▶ _Exercise goal_: Every word of every entry must be retyped exactly.

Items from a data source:
%%

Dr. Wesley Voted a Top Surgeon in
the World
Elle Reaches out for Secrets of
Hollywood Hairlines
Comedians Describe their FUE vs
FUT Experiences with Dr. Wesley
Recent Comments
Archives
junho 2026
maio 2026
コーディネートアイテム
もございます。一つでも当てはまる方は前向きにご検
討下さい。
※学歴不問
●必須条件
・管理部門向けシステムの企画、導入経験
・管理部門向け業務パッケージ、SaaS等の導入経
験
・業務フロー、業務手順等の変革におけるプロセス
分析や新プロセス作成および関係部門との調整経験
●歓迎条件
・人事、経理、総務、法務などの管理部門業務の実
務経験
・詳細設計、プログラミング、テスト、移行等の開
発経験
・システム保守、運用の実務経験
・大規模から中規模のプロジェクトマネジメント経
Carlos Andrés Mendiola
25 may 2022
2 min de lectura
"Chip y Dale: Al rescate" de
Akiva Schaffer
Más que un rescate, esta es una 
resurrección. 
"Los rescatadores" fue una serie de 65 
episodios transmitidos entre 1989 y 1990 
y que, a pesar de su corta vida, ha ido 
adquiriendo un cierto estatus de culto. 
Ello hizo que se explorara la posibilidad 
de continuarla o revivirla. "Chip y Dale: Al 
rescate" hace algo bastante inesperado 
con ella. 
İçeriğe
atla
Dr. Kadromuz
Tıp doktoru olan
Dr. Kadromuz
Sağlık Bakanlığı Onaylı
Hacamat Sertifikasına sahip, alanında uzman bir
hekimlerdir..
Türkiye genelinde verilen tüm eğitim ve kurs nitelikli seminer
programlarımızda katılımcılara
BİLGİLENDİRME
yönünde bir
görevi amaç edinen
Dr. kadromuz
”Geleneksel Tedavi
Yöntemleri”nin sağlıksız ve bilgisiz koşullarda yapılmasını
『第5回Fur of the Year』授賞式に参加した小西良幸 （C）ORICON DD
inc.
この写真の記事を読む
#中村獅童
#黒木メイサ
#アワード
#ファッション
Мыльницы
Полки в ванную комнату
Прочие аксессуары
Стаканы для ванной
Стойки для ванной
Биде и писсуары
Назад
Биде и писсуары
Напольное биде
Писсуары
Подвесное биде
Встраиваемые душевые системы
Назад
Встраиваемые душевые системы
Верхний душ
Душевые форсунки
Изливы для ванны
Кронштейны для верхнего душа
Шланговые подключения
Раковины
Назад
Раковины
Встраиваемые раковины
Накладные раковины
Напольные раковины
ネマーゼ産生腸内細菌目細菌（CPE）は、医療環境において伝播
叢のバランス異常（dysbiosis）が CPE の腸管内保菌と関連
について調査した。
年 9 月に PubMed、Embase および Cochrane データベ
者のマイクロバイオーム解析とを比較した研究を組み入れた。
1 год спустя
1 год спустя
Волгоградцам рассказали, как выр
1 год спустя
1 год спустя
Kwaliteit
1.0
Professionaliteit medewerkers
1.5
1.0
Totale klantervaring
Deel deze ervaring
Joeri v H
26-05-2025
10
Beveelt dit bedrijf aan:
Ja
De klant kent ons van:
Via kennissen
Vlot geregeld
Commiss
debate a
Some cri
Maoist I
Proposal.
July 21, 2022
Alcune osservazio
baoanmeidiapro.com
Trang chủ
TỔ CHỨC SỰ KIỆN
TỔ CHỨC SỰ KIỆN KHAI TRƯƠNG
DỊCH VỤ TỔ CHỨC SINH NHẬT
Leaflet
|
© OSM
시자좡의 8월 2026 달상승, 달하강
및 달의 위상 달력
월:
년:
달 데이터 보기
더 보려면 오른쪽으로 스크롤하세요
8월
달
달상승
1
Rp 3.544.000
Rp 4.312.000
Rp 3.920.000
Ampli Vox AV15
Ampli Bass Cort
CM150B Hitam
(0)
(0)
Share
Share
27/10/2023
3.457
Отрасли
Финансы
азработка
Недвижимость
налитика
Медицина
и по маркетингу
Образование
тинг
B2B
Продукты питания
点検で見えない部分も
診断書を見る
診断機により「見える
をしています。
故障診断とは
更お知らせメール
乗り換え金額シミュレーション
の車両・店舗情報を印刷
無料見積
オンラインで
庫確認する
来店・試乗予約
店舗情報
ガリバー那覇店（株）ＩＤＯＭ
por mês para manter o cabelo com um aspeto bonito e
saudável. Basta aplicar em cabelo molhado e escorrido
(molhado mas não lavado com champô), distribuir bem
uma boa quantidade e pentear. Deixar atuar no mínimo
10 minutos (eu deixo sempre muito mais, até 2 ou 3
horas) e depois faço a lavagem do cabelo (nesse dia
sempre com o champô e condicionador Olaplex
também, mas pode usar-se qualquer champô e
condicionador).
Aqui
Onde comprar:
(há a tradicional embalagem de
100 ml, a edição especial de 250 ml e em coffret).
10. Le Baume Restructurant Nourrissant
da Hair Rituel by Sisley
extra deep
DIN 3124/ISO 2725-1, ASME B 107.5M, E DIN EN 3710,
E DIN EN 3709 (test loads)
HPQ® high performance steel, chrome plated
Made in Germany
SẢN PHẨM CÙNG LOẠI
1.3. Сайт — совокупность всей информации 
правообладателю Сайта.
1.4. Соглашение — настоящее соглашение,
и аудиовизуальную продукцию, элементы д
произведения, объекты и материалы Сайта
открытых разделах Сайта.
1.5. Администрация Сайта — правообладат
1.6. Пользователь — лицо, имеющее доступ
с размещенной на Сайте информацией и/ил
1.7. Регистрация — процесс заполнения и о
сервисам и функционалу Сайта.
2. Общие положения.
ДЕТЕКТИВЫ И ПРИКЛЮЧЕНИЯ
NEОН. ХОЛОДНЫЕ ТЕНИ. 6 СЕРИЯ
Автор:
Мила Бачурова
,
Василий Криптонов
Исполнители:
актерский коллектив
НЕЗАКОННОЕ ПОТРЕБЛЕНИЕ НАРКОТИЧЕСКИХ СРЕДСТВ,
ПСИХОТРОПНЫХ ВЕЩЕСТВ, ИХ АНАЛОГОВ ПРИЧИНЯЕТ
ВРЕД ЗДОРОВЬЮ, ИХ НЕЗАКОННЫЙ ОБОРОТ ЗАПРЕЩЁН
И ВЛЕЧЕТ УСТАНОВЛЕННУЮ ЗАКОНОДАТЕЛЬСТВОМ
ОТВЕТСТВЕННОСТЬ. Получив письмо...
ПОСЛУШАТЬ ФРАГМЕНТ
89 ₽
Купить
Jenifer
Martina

%%

▶ _Expected output_:
Dr. Wesley Voted a Top Surgeon in
the World
Elle Reaches out for Secrets of
Hollywood Hairlines
Comedians Describe their FUE vs
FUT Experiences with Dr. Wesley
Recent Comments
Archives
junho 2026
maio 2026
コーディネートアイテム
もございます。一つでも当てはまる方は前向きにご検
討下さい。
※学歴不問
●必須条件
・管理部門向けシステムの企画、導入経験
・管理部門向け業務パッケージ、SaaS等の導入経
験
・業務フロー、業務手順等の変革におけるプロセス
分析や新プロセス作成および関係部門との調整経験
●歓迎条件
・人事、経理、総務、法務などの管理部門業務の実
務経験
・詳細設計、プログラミング、テスト、移行等の開
発経験
・システム保守、運用の実務経験
・大規模から中規模のプロジェクトマネジメント経
Carlos Andrés Mendiola
25 may 2022
2 min de lectura
"Chip y Dale: Al rescate" de
Akiva Schaffer
Más que un rescate, esta es una 
resurrección. 
"Los rescatadores" fue una serie de 65 
episodios transmitidos entre 1989 y 1990 
y que, a pesar de su corta vida, ha ido 
adquiriendo un cierto estatus de culto. 
Ello hizo que se explorara la posibilidad 
de continuarla o revivirla. "Chip y Dale: Al 
rescate" hace algo bastante inesperado 
con ella. 
İçeriğe
atla
Dr. Kadromuz
Tıp doktoru olan
Dr. Kadromuz
Sağlık Bakanlığı Onaylı
Hacamat Sertifikasına sahip, alanında uzman bir
hekimlerdir..
Türkiye genelinde verilen tüm eğitim ve kurs nitelikli seminer
programlarımızda katılımcılara
BİLGİLENDİRME
yönünde bir
görevi amaç edinen
Dr. kadromuz
”Geleneksel Tedavi
Yöntemleri”nin sağlıksız ve bilgisiz koşullarda yapılmasını
『第5回Fur of the Year』授賞式に参加した小西良幸 （C）ORICON DD
inc.
この写真の記事を読む
#中村獅童
#黒木メイサ
#アワード
#ファッション
Мыльницы
Полки в ванную комнату
Прочие аксессуары
Стаканы для ванной
Стойки для ванной
Биде и писсуары
Назад
Биде и писсуары
Напольное биде
Писсуары
Подвесное биде
Встраиваемые душевые системы
Назад
Встраиваемые душевые системы
Верхний душ
Душевые форсунки
Изливы для ванны
Кронштейны для верхнего душа
Шланговые подключения
Раковины
Назад
Раковины
Встраиваемые раковины
Накладные раковины
Напольные раковины
ネマーゼ産生腸内細菌目細菌（CPE）は、医療環境において伝播
叢のバランス異常（dysbiosis）が CPE の腸管内保菌と関連
について調査した。
年 9 月に PubMed、Embase および Cochrane データベ
者のマイクロバイオーム解析とを比較した研究を組み入れた。
1 год спустя
1 год спустя
Волгоградцам рассказали, как выр
1 год спустя
1 год спустя
Kwaliteit
1.0
Professionaliteit medewerkers
1.5
1.0
Totale klantervaring
Deel deze ervaring
Joeri v H
26-05-2025
10
Beveelt dit bedrijf aan:
Ja
De klant kent ons van:
Via kennissen
Vlot geregeld
Commiss
debate a
Some cri
Maoist I
Proposal.
July 21, 2022
Alcune osservazio
baoanmeidiapro.com
Trang chủ
TỔ CHỨC SỰ KIỆN
TỔ CHỨC SỰ KIỆN KHAI TRƯƠNG
DỊCH VỤ TỔ CHỨC SINH NHẬT
Leaflet
|
© OSM
시자좡의 8월 2026 달상승, 달하강
및 달의 위상 달력
월:
년:
달 데이터 보기
더 보려면 오른쪽으로 스크롤하세요
8월
달
달상승
1
Rp 3.544.000
Rp 4.312.000
Rp 3.920.000
Ampli Vox AV15
Ampli Bass Cort
CM150B Hitam
(0)
(0)
Share
Share
27/10/2023
3.457
Отрасли
Финансы
азработка
Недвижимость
налитика
Медицина
и по маркетингу
Образование
тинг
B2B
Продукты питания
点検で見えない部分も
診断書を見る
診断機により「見える
をしています。
故障診断とは
更お知らせメール
乗り換え金額シミュレーション
の車両・店舗情報を印刷
無料見積
オンラインで
庫確認する
来店・試乗予約
店舗情報
ガリバー那覇店（株）ＩＤＯＭ
por mês para manter o cabelo com um aspeto bonito e
saudável. Basta aplicar em cabelo molhado e escorrido
(molhado mas não lavado com champô), distribuir bem
uma boa quantidade e pentear. Deixar atuar no mínimo
10 minutos (eu deixo sempre muito mais, até 2 ou 3
horas) e depois faço a lavagem do cabelo (nesse dia
sempre com o champô e condicionador Olaplex
também, mas pode usar-se qualquer champô e
condicionador).
Aqui
Onde comprar:
(há a tradicional embalagem de
100 ml, a edição especial de 250 ml e em coffret).
10. Le Baume Restructurant Nourrissant
da Hair Rituel by Sisley
extra deep
DIN 3124/ISO 2725-1, ASME B 107.5M, E DIN EN 3710,
E DIN EN 3709 (test loads)
HPQ® high performance steel, chrome plated
Made in Germany
SẢN PHẨM CÙNG LOẠI
1.3. Сайт — совокупность всей информации 
правообладателю Сайта.
1.4. Соглашение — настоящее соглашение,
и аудиовизуальную продукцию, элементы д
произведения, объекты и материалы Сайта
открытых разделах Сайта.
1.5. Администрация Сайта — правообладат
1.6. Пользователь — лицо, имеющее доступ
с размещенной на Сайте информацией и/ил
1.7. Регистрация — процесс заполнения и о
сервисам и функционалу Сайта.
2. Общие положения.
ДЕТЕКТИВЫ И ПРИКЛЮЧЕНИЯ
NEОН. ХОЛОДНЫЕ ТЕНИ. 6 СЕРИЯ
Автор:
Мила Бачурова
,
Василий Криптонов
Исполнители:
актерский коллектив
НЕЗАКОННОЕ ПОТРЕБЛЕНИЕ НАРКОТИЧЕСКИХ СРЕДСТВ,
ПСИХОТРОПНЫХ ВЕЩЕСТВ, ИХ АНАЛОГОВ ПРИЧИНЯЕТ
ВРЕД ЗДОРОВЬЮ, ИХ НЕЗАКОННЫЙ ОБОРОТ ЗАПРЕЩЁН
И ВЛЕЧЕТ УСТАНОВЛЕННУЮ ЗАКОНОДАТЕЛЬСТВОМ
ОТВЕТСТВЕННОСТЬ. Получив письмо...
ПОСЛУШАТЬ ФРАГМЕНТ
89 ₽
Купить
Jenifer
Martina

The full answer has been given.